*** Opening Information given ***
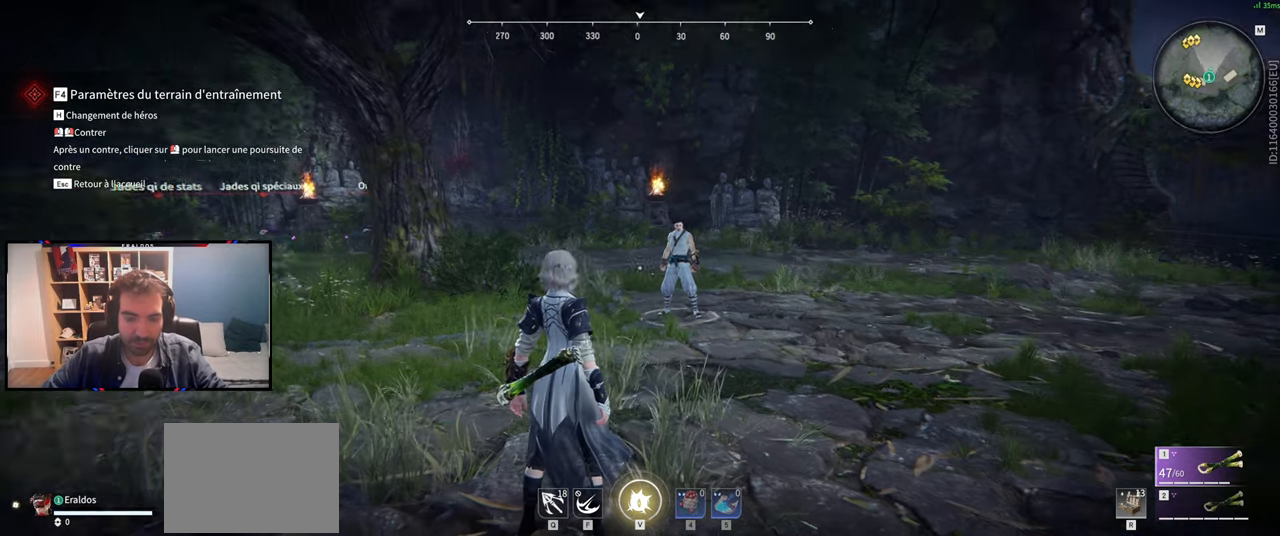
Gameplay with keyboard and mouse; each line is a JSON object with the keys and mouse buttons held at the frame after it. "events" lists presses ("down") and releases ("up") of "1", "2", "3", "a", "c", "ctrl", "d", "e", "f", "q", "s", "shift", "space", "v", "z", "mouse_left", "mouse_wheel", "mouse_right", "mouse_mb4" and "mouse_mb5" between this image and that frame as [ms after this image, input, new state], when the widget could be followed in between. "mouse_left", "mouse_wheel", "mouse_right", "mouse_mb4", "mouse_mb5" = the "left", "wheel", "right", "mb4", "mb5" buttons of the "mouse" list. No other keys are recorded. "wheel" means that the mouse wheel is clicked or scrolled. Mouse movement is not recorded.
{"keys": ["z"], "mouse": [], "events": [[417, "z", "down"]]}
*** Closing Information given ***
*** Opening Information given ***
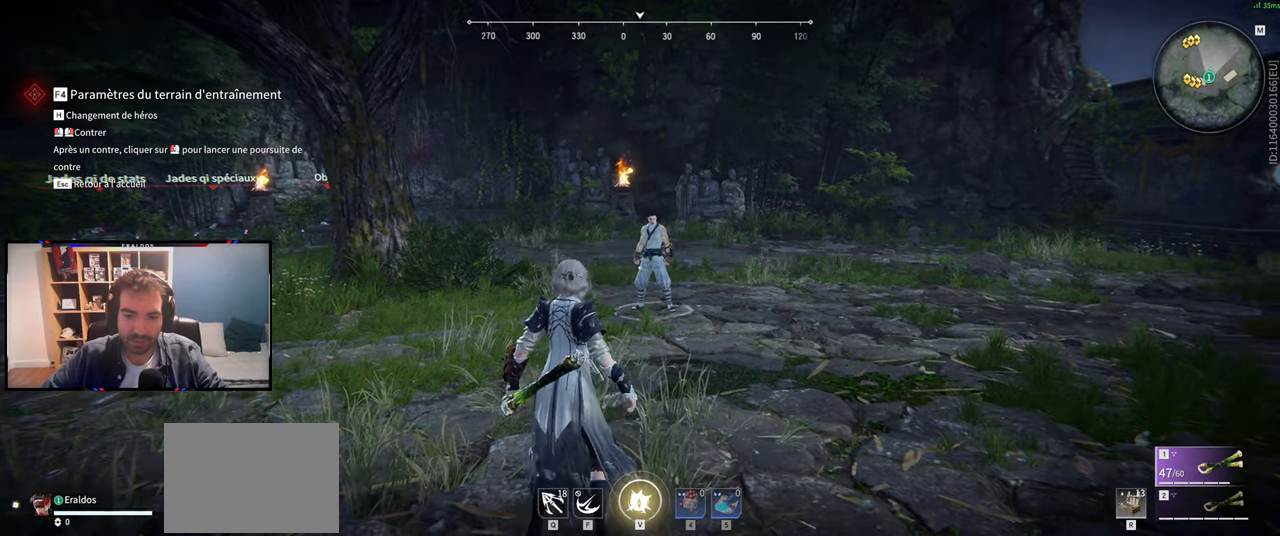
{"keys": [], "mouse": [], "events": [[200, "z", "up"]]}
*** Closing Information given ***
*** Opening Information given ***
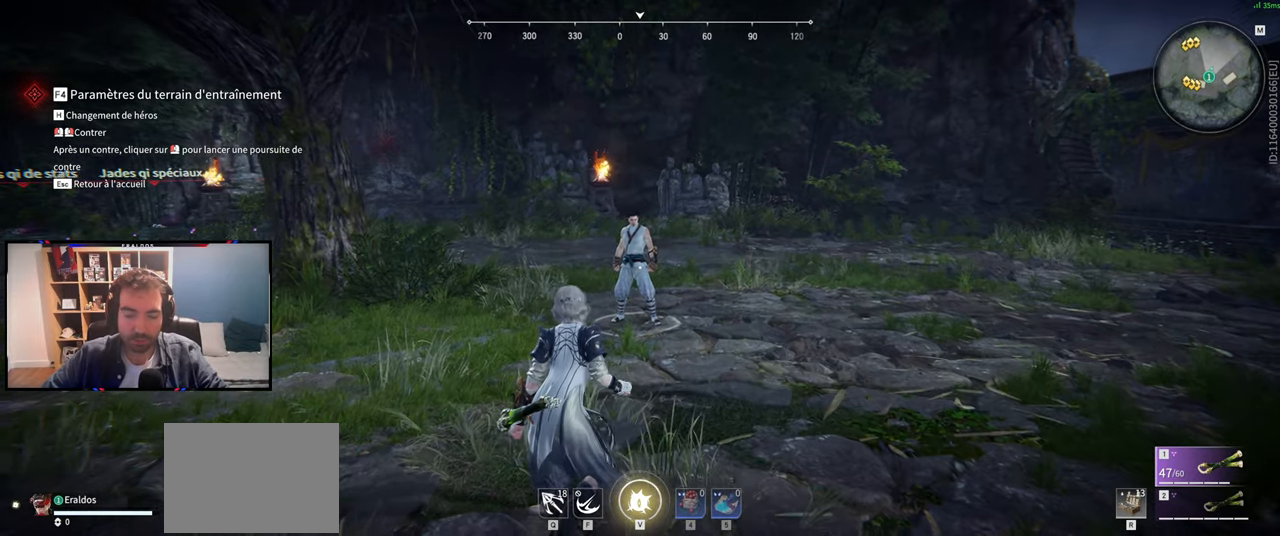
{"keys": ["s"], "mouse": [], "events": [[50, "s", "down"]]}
*** Closing Information given ***
■ The task
Show every line from the listing above in which the string "down" appears.

■ Solved problem
Gameplay with keyboard and mouse; each line is a JSON object with the keys and mouse buttons held at the frame after it. "events" lists presses ("down") and releases ("up") of "1", "2", "3", "a", "c", "ctrl", "d", "e", "f", "q", "s", "shift", "space", "v", "z", "mouse_left", "mouse_wheel", "mouse_right", "mouse_mb4" and "mouse_mb5" between this image and that frame as [ms after this image, input, new state], when the widget could be followed in between. "mouse_left", "mouse_wheel", "mouse_right", "mouse_mb4", "mouse_mb5" = the "left", "wheel", "right", "mb4", "mb5" buttons of the "mouse" list. No other keys are recorded. "wheel" means that the mouse wheel is clicked or scrolled. Mouse movement is not recorded.
{"keys": ["z"], "mouse": [], "events": [[417, "z", "down"]]}
{"keys": ["s"], "mouse": [], "events": [[50, "s", "down"]]}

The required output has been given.